All objects have properties; however, the user object has three types of properties that are stored differently:
- Domain-replicated, stored properties
- Some properties are stored in the directory (such as cn, nTSecurityDescriptor, objectGUID, and so on) and replicated to all domain controllers within a domain. A subset of these properties is also replicated to the global catalog. If you enumerate properties on user object from the global catalog, only the properties that are replicated to the global catalog are returned. Some properties are also indexed—including an indexed property in a query improves the performance of a query.
These properties can be retrieved using the IADs::Get method, IADsProperty* methods, IDirectoryObject::GetObjectAttributes method, and IDirectorySearch methods.
- Non-replicated, locally stored properties
- Non-replicated properties are stored on each domain controller but are not replicated elsewhere (such as badPwdCount, lastLogon, lastLogoff, and so on). The non-replicated properties are properties that pertain to a particular domain controller. For example, lastLogon is the last date/time that the user's network logon was validated by the particular domain controller that is returning the property. These properties can be retrieved in the same way as the domain-wide properties described previously. However, for these properties, each domain controller stores only values that pertain to that particular domain controller. For example, if you want to get the last time a user logged on to the domain, you would have to read the lastLogon property for the user at every domain controller in the domain and find latest time.
- Non-stored, constructed properties
- A user object also has constructed properties that are not stored in the directory but are calculated by the domain controller (such as canonicalName, distinguishedName, allowedAttributes, ADsPath, and so on). Note that distinguishedName and ADsPath are not defined in the schema. All the constructed properties can be retrieved by IDirectoryObject and IDirectorySearch methods.
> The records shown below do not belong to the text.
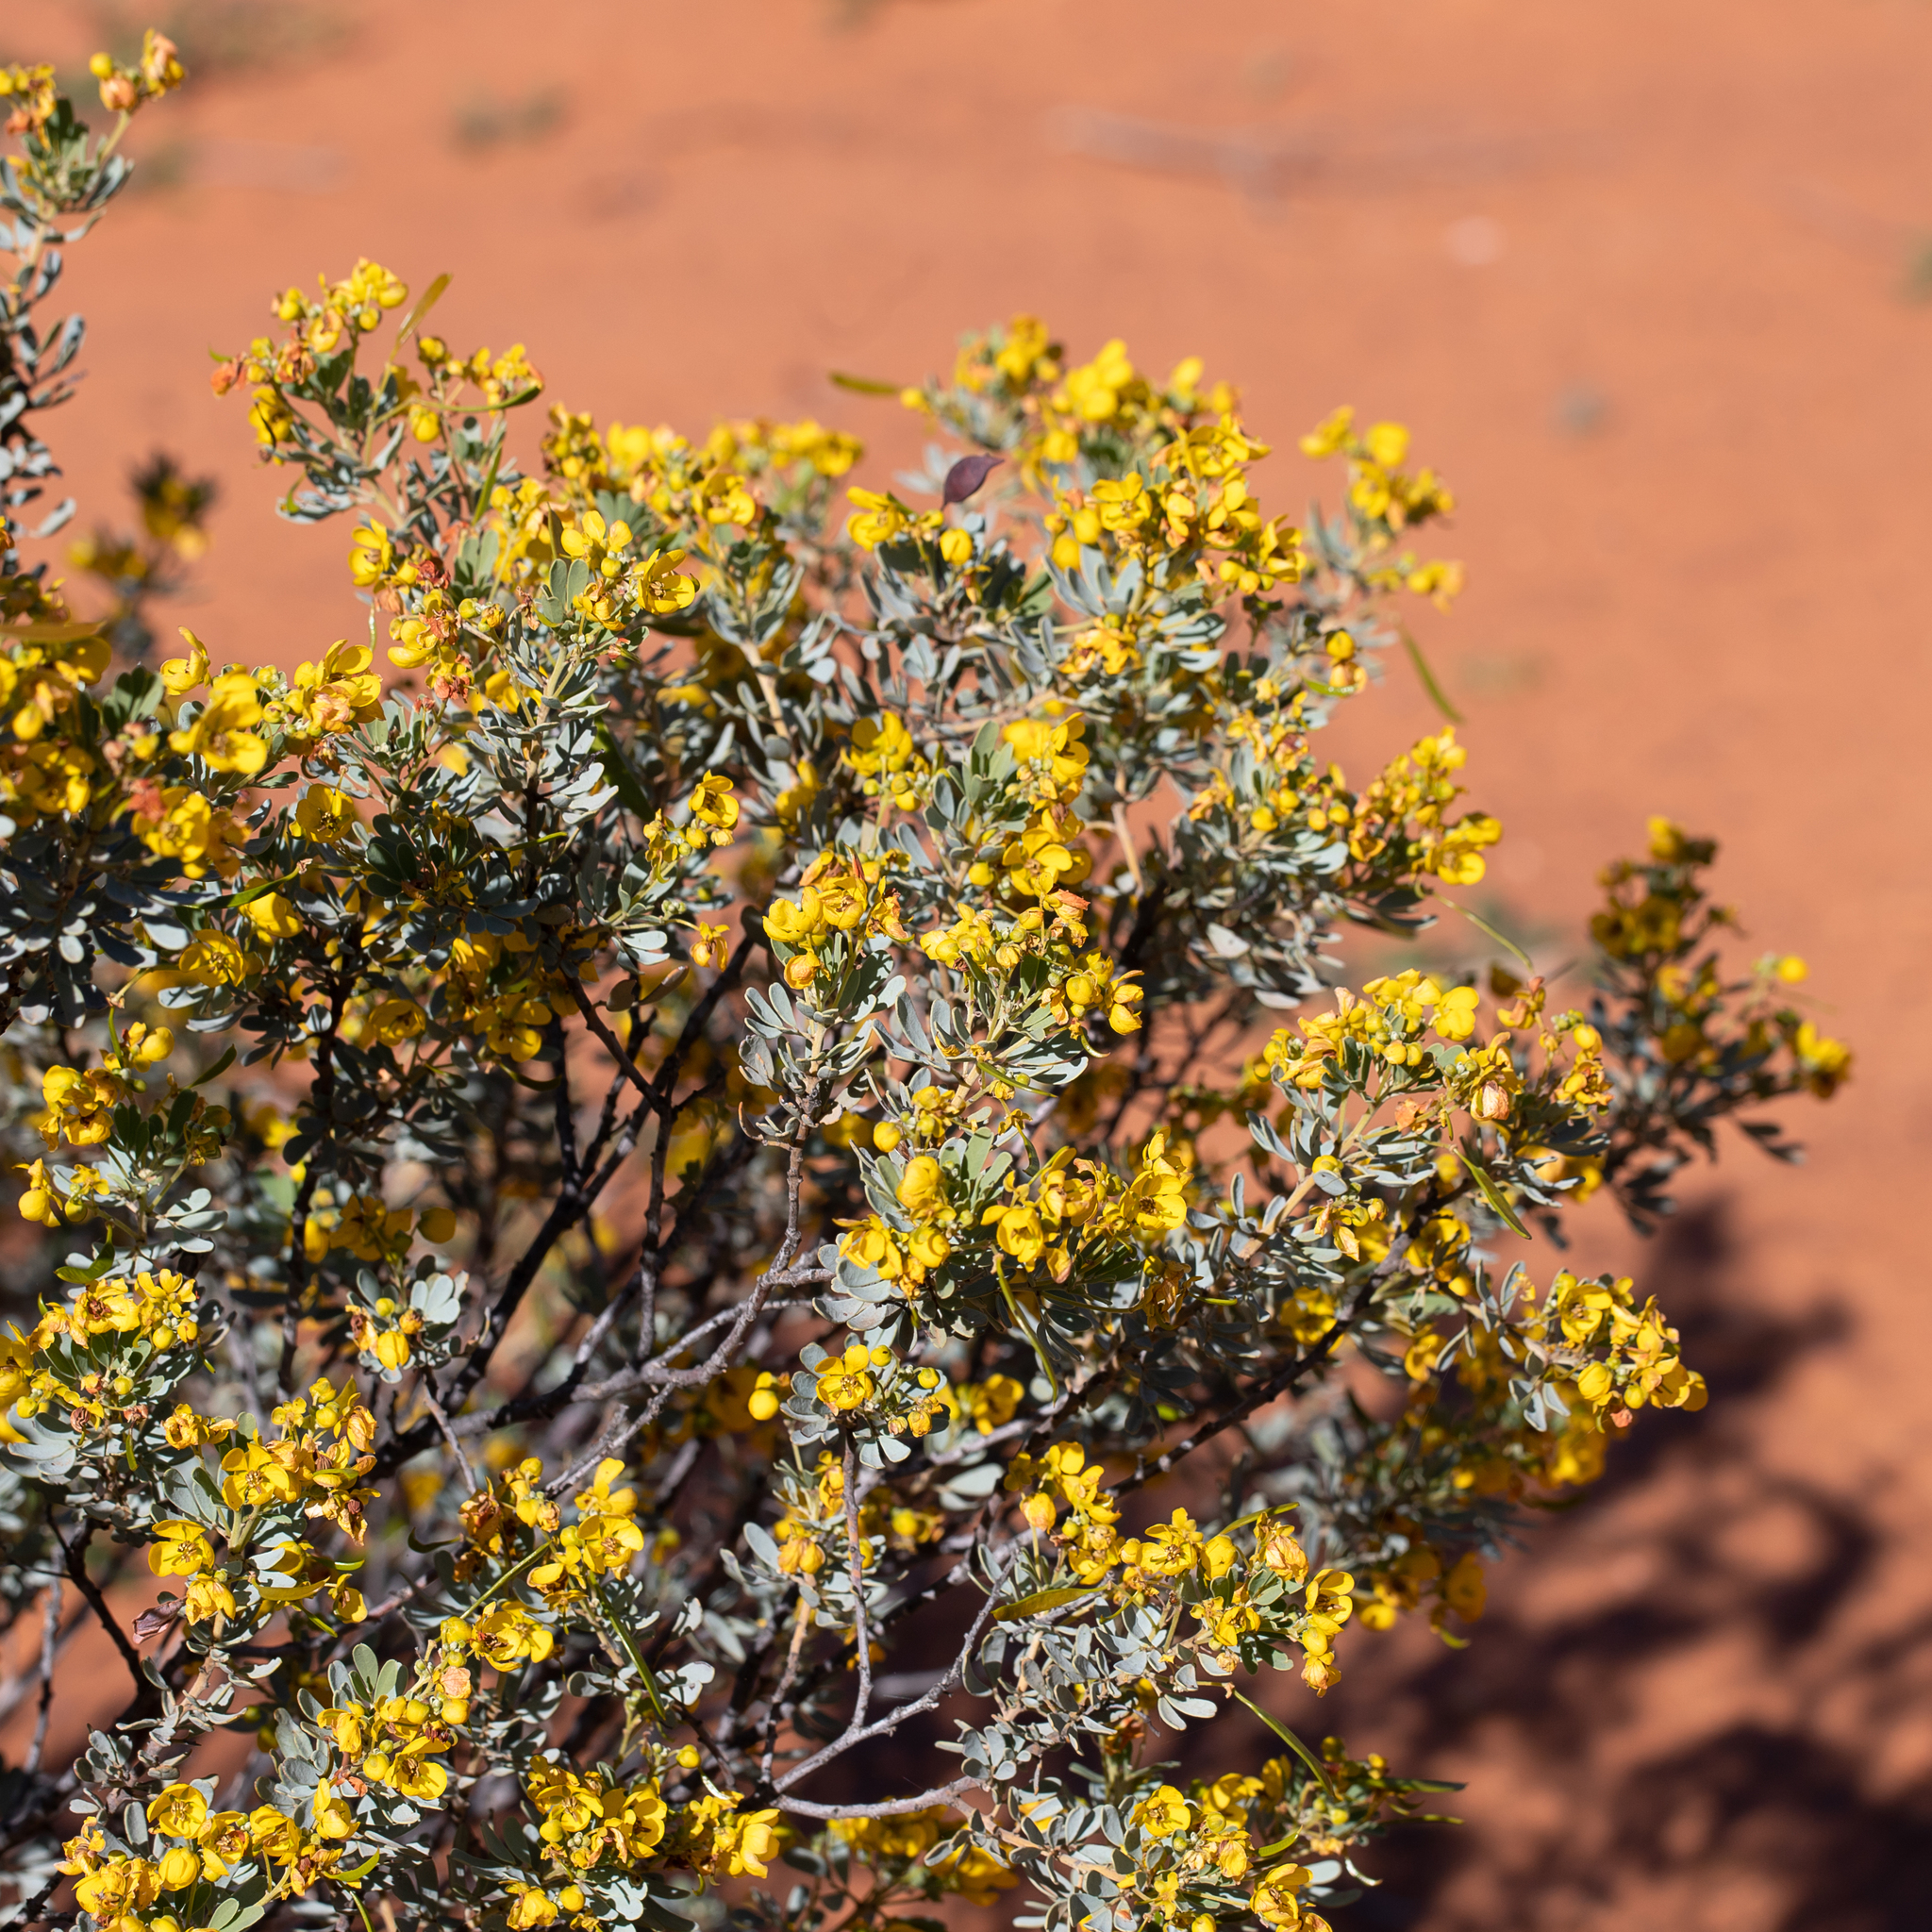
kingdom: Plantae
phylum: Tracheophyta
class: Magnoliopsida
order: Fabales
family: Fabaceae
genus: Senna
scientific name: Senna artemisioides
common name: Burnt-leaved acacia
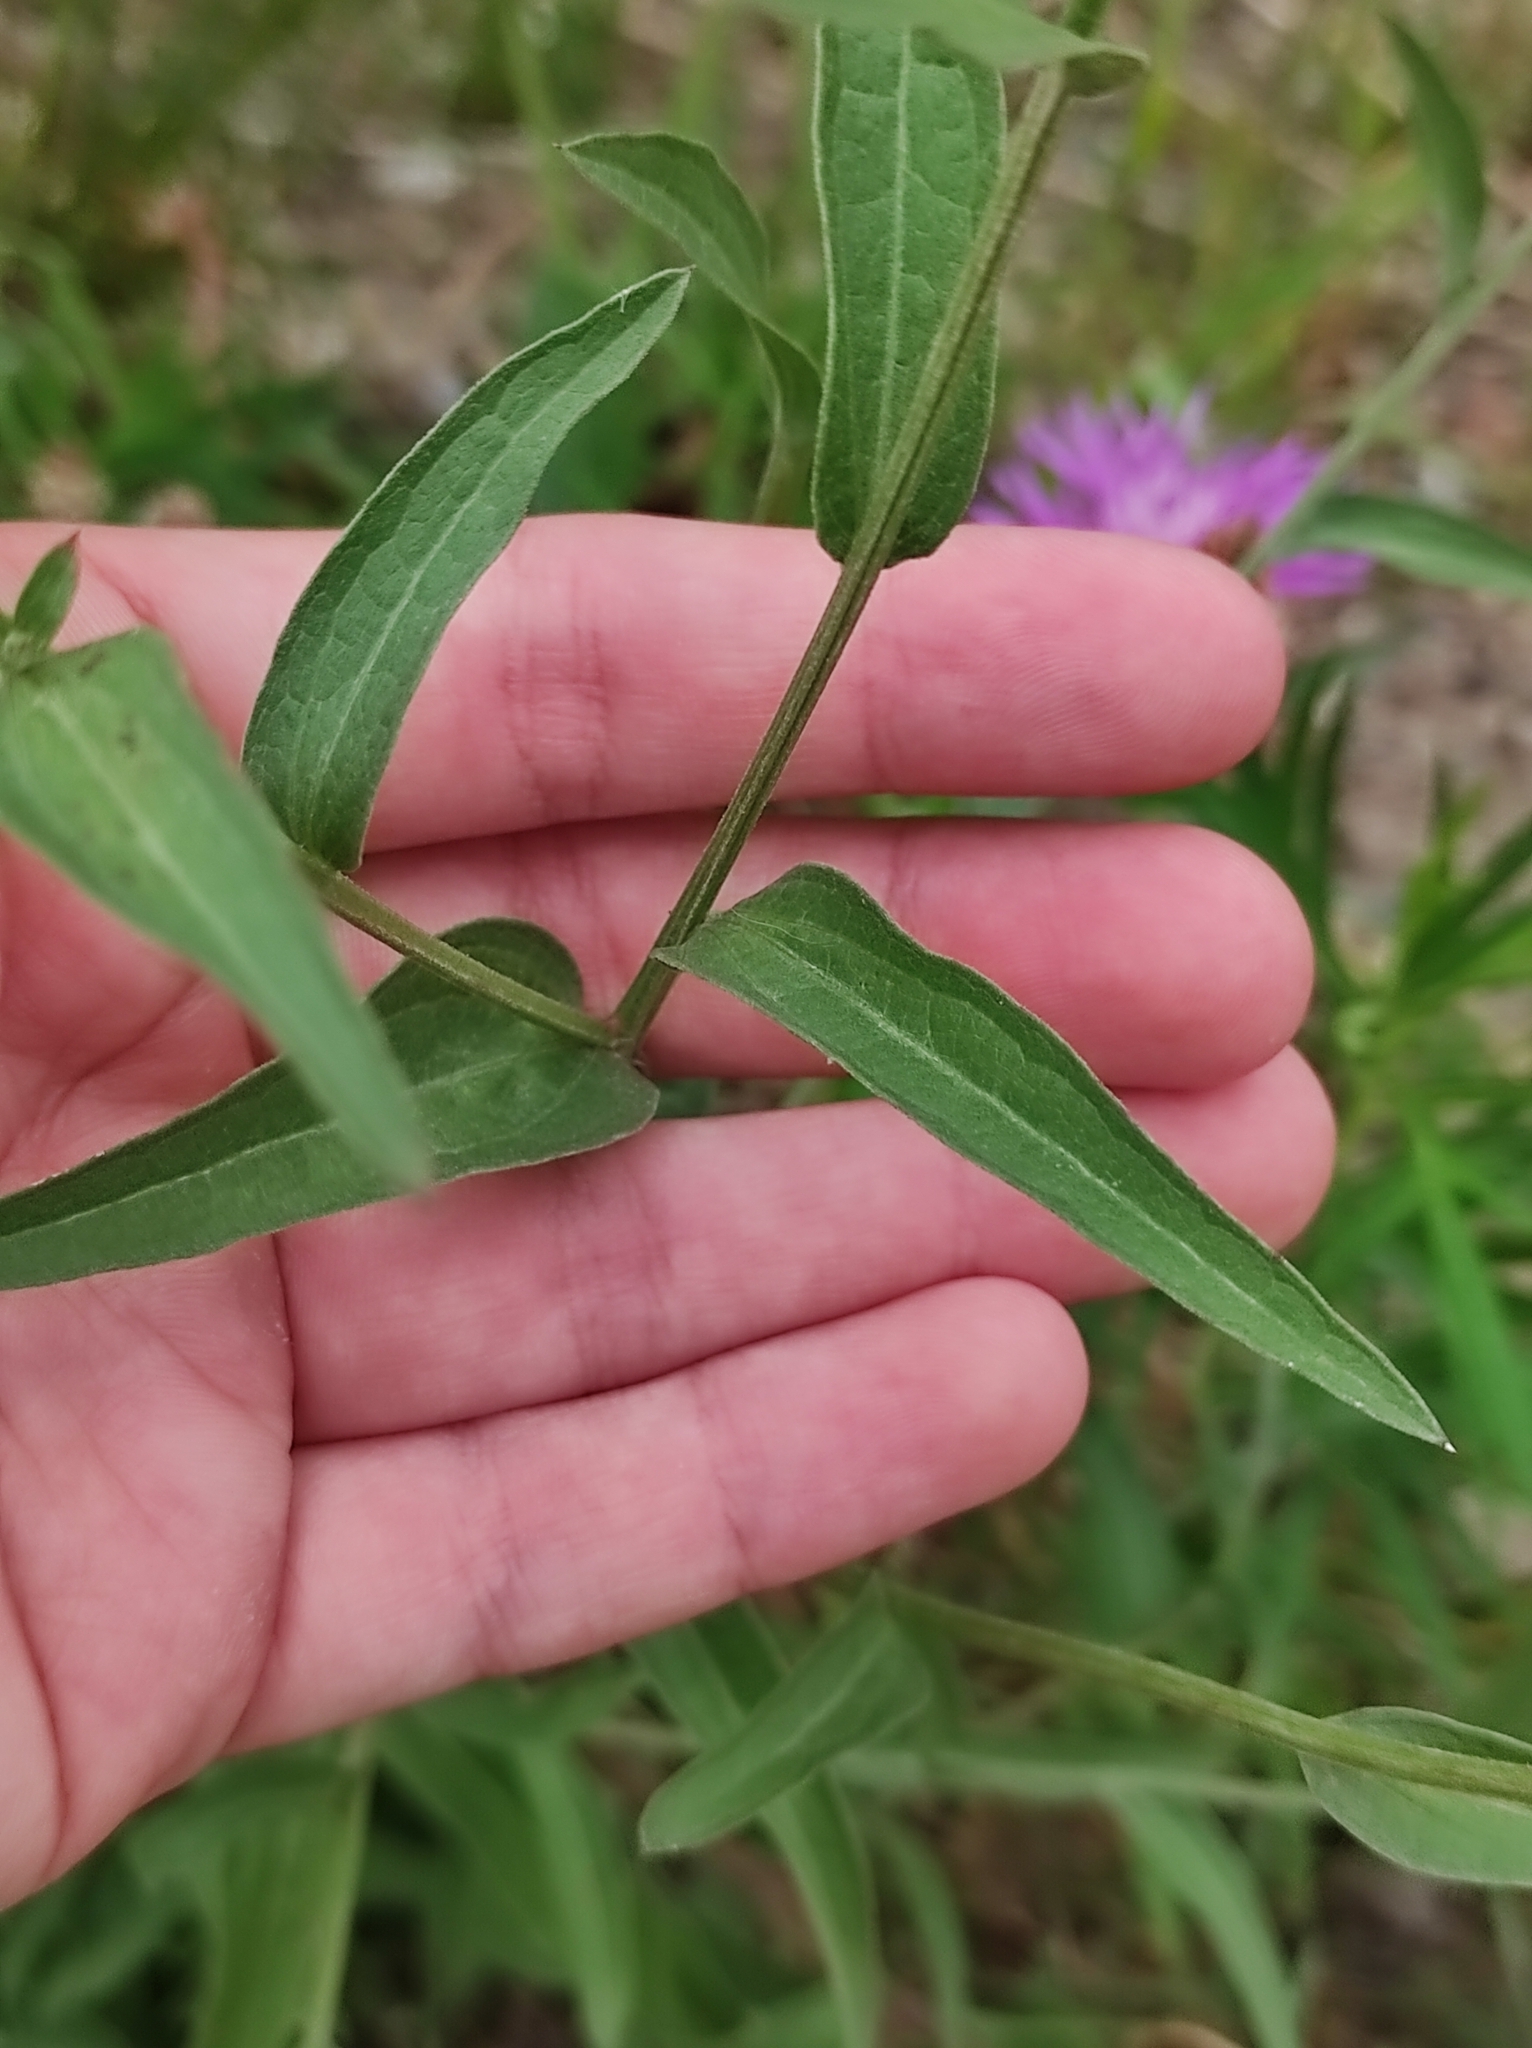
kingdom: Plantae
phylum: Tracheophyta
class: Magnoliopsida
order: Asterales
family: Asteraceae
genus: Centaurea
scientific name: Centaurea jacea
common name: Brown knapweed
Most are automatically retrieved and cached with a IADs::GetInfo call on the user object (Note IADs::Get does an implicit IADs::GetInfo call if the cache is empty). However, some constructed properties are not automatically retrieved and cached and, therefore, require an IADs::GetInfoEx call to explicitly retrieve them. For example, canonicalName is not retrieved with a IADs::GetInfo call and therefore IADs::Get will return a E_ADS_PROPERTY_NOT_FOUND error. Enumeration of all properties using IADsPropertyList will not include the canonicalName property.